Friday’s ad is for Budweiser, from 1961. It’s another one from their long-running “Where there’s life … there’s Bud” series. This one features a way-too-happy woman grinning like a Cheshire cat and reaching for a Budweiser in a tall glass. She appears to be looking at the person grilling the meat, but look at his hand on the left edge of the ad; doesn’t it look like it was cut and pasted there? And for that matter, so does the man at the right.
Monday’s ad for Budweiser, from 1947. Showing a young boy whose report card was less than stellar trying to soothe the beating he was about to get by bringing his father a tray of Budweiser. I’m not quite sure he really thought this through. Is getting Dad drunk really the way to go here? And what exactly does “Deportment Excellent” mean? I guess I’m getting a failing grade, too.
Monday’s ad is for Budweiser, from 1949. Part of Bud’s long-running “There’s nothing like it” series, but is odd for depicting a more traditionally English fox and hounds hunt, which I suspect was not part of ordinary life for most, if even many, Americans in late forties. More curious still, is in the text at the bottom it reads: “There’s more Budweiser now — and there will be still more as our expansion program continues.” That seems like an odd message to be telling consumers, but maybe this ad was intended for a narrower audience.

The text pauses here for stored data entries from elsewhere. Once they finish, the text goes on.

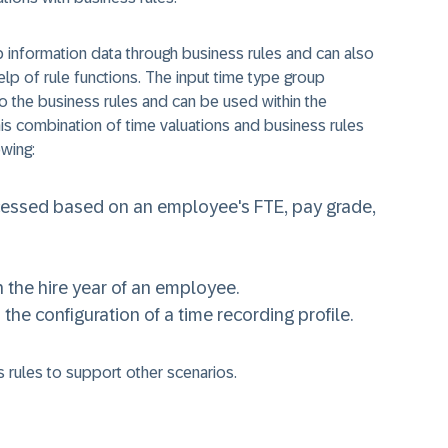
b information data through business rules and can also
lp of rule functions. The input time type group
 to the business rules and can be used within the
his combination of time valuations and business rules
wing:
cessed based on an employee's FTE, pay grade,
 the hire year of an employee.
he configuration of a time recording profile.
 rules to support other scenarios.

Tuesday’s ad is for Budweiser, from the 1951. Showing a couple wearing near-matching outfits, and certainly the exact same apron, with the man having constructed a gadget to do as little work as possible while the meat on the grill cooks. Check out his socks, and the white bucks. They never quite explain what the “Something more than Beer” might be, but apparently it’s “The Companion of Contentment.”
Tuesday’s ad is for Budweiser, from 1949. It’s from their “There’s nothing like it …” series that ran for quite a long while. The ad copy, which begins “Your favorite partner, a delightful buffet …” seems quite odd, and possibly revealing. It continues. “Add foaming, babbling Budweiser and you have the finest sip-and-nibble combination ever known.” I don’t think they’re talking about the beer and food. I think they mean the predatory males hunting that poor woman just trying to have a bite to eat. Presumably they’re at a cocktail party at someone’s home. The person who gets a plate of food and retreats to the stairs is trying to be alone. But then these two circle her, blocking her escape route either up or down the stairs, each with a fresh beer in hand. The strained smile on her face and her posture — clasping her hands protectively around her skirt, unable to eat — seems to say ‘how long do I have to be polite before I can get away from these yahoos?’
Thursday’s ad is also for Budweiser, from 1956. Anheuser-Busch did a few of these ads, with a scene shown through a glass of beer. This one appears to be a musical rehearsal or party where the attendees are singing a lot. It uses the “Where there’s Life … there’s Budweiser” slogan that was popular in the Fifties, but I love the tagline at the bottom best of all. “Treat Yourself A Little Better….”
Wednesday’s ad is for Budweiser, from 1951. With the tagline “Something more than Beer” followed by “… a mark of good taste,” a couple is apparently unwrapping wedding gifts. The expression on the woman’s face is priceless as she looks over a statue she’s just opened, while her new hubby arrives to rescue her with a tray of beers and snacks.
Tuesday’s ad features Budweiser from, probably, the 1950, wich I say for no better reason than the can shown in the ad predates the pull-tab, which debuted in 1962. Oddly enough, everyone on the small sailing ship whose hands can be seen is holding a beer bottle in one hand, meaning they’re all sailing one-handed, which I imagine is no easy task.
Monday’s ad is for Budweiser, from 1967, and features Johnny Carson’s sidekick Ed McMahon. He’s look relatively normal in the foreground, a button-down man in a grey flannel suit, but the Budweiser suit he’s wearing in the ad behind him? Hiyoooo!